STW Oschersleben 1999: Startcrash Kris Nissen
Das nächste Rennen auf dem Nürburgring wurde für Opel zum Desaster. Alzen schied in beiden Läufen aus, auch Reuter erlitt einen spektakulären Motorschaden am sonst so bravourösen Spiess-Aggregat. Abt hamsterte als Dritter und Zweiter wichtige Punkte. Auf der Audi-Schreckensstrecke Salzburgring verlor er dann erwartungsgemäß den Vorsprung wieder.
Der Titelkampf eskaliert
Die Eskalation zwischen Opel und Abt-Audi nahm dann am vorletzten Rennwochenende, dem zweiten Gastspiel in Oschersleben, ihren Lauf. Das Deutschland-Debüt eines jungen Schweden namens Mattias Ekström war eher eine Randnotiz, im Mittelpunkt stand Kris Nissen.
Der schob Uwe Alzen im Sprint an. Wieder einmal schlug das immense Einlenkverhalten des Abt-Audi A4 zu, das in dieser Saison schon mehrfach für solche Szenen gesorgt hatte. Nissen boxte Alzen weg, der dann die Box ansteuern musste. Er schlug wütend auf das Dach des Opel Vectra ein und kam nur als 18. ins Ziel.
Beim Start zum Hauptrennen zog Manuel Reuter vor dem mit Allradantrieb besser gestarteten Kris Nissen leicht nach rechts, woraufhin Nissen ebenfalls nach rechts zog - direkt in die Linie von Tom Kristensens Honda. Es folgte ein Vierfachüberschlag des Audis in der Auslaufzone. Es wäre unangemessen, Reuter einen Vorwurf zu machen, aber in der angespannten Situation heizte dies die Eskalationsspirale weiter an.

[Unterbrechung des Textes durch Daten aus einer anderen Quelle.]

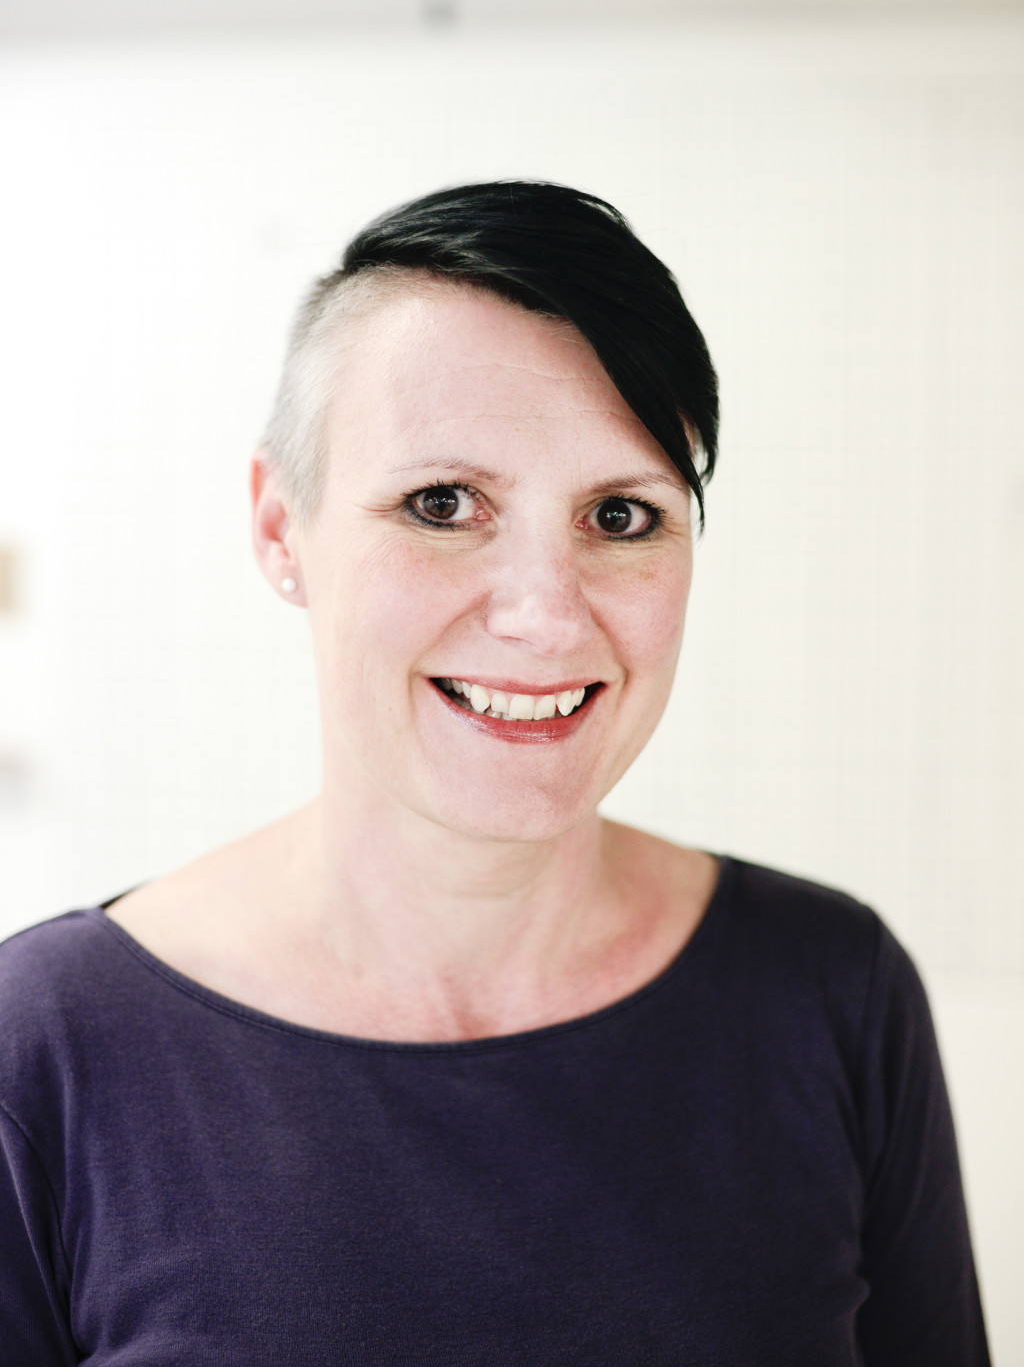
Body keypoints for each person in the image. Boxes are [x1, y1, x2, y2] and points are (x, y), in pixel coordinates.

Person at [0, 181, 989, 1365]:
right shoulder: (45, 1048)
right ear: (280, 528)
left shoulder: (832, 993)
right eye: (441, 504)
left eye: (620, 517)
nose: (545, 616)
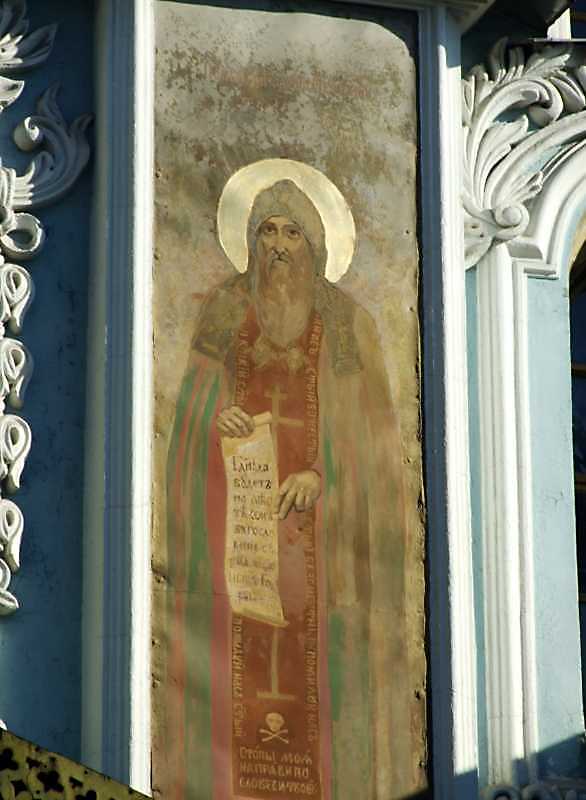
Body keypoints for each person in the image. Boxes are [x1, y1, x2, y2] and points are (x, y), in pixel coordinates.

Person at [160, 179, 411, 800]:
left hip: (321, 560)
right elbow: (187, 419)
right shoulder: (225, 312)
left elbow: (374, 445)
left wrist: (321, 475)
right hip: (240, 547)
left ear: (316, 247)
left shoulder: (348, 327)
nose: (278, 246)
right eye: (267, 231)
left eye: (292, 233)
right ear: (249, 242)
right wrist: (218, 418)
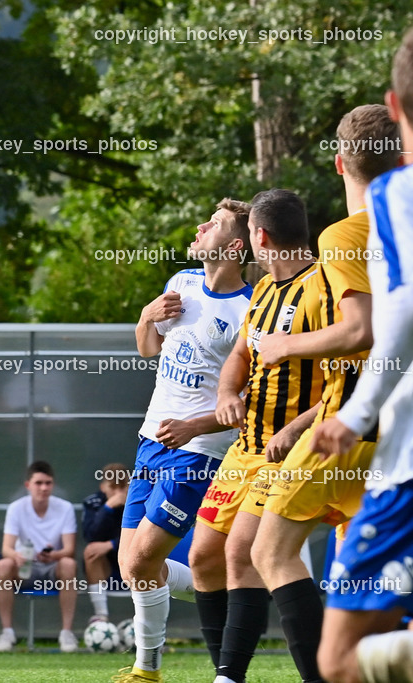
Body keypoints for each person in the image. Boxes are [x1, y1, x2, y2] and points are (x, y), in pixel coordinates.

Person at [249, 104, 400, 683]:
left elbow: (360, 330)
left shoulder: (344, 235)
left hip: (354, 426)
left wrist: (287, 347)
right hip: (390, 429)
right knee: (366, 575)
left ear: (338, 163)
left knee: (270, 551)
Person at [113, 199, 254, 683]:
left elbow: (247, 402)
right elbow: (150, 349)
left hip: (197, 451)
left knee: (141, 560)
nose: (200, 226)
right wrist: (144, 318)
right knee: (129, 565)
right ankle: (230, 583)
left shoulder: (249, 309)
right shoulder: (181, 283)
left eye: (212, 224)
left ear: (235, 246)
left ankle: (145, 669)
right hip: (151, 439)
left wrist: (195, 426)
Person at [191, 189, 326, 683]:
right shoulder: (264, 289)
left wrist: (295, 429)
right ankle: (226, 672)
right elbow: (240, 357)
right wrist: (228, 393)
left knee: (246, 552)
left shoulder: (322, 289)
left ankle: (235, 676)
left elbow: (346, 380)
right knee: (204, 555)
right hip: (245, 447)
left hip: (287, 451)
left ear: (260, 236)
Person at [311, 27, 413, 683]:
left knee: (342, 658)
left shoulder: (394, 198)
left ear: (396, 104)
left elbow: (394, 315)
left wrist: (355, 412)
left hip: (404, 460)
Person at [0, 460, 79, 654]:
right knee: (4, 564)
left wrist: (53, 555)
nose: (44, 488)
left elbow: (70, 549)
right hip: (24, 569)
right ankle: (7, 633)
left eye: (48, 483)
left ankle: (66, 633)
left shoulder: (65, 508)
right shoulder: (16, 508)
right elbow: (6, 548)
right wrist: (17, 555)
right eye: (39, 483)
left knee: (68, 564)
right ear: (28, 485)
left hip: (52, 568)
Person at [82, 462, 131, 623]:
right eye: (113, 487)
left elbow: (143, 536)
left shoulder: (138, 502)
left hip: (131, 561)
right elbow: (91, 535)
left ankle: (144, 620)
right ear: (103, 486)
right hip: (106, 566)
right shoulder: (93, 502)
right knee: (90, 552)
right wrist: (108, 508)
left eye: (122, 487)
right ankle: (101, 615)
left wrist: (111, 544)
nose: (118, 493)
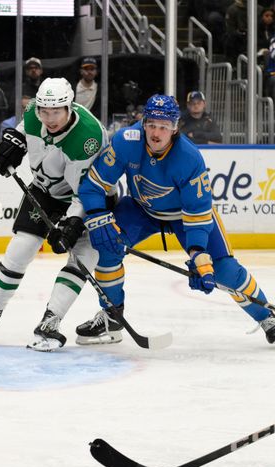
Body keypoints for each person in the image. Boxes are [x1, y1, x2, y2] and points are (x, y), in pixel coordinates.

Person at [75, 94, 275, 345]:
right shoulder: (127, 141)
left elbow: (198, 212)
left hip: (184, 217)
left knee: (224, 270)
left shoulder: (189, 158)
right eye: (151, 125)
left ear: (174, 128)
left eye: (163, 127)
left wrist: (198, 254)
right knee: (106, 248)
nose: (156, 133)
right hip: (141, 210)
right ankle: (111, 316)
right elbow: (93, 184)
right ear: (144, 123)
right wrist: (96, 216)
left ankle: (267, 316)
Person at [0, 78, 107, 351]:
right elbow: (25, 128)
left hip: (90, 199)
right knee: (21, 248)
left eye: (56, 112)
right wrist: (14, 141)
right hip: (44, 191)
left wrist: (72, 223)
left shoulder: (87, 138)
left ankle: (51, 321)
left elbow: (85, 191)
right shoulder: (33, 112)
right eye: (44, 112)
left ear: (70, 107)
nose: (49, 118)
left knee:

Eskalation in Hockenheim: Abt vs. Pleuger vs. Alzen
Diese drehte sich nun immer schneller. Vorletzte Station: Hockenheim. Während Abt und Alzen ihren Zweikampf mit harten, aber fairen Mitteln austrugen und Kris Nissen seinem ersten Sieg entgegenfuhr, räumte der überrundete Opel-Privatier Olaf Pleuger Abt von der Strecke. Doch die Ironie des Schicksals will es, dass ausgerechnet der hinter ihm fahrende Alzen in Abts Audi rast - beide scheiden aus.
Doch damit nicht genug. Ab dem Ende des Sprintrennens gilt Parc Ferme. Die Abt-Mannschaft soll zu diesem Zeitpunkt noch am Auto von Christian Abt geschraubt haben - Protest von Holzer! Laut einer Pressemitteilung von Abt wurde der Protest zwar zurückgezogen, aber Abt wurde dennoch vom Hauptrennen ausgeschlossen.
Ohne diesen Wertungsausschluss wäre es nie zum packenden Finale auf dem Nürburgring gekommen. Der Rest ist Geschichte.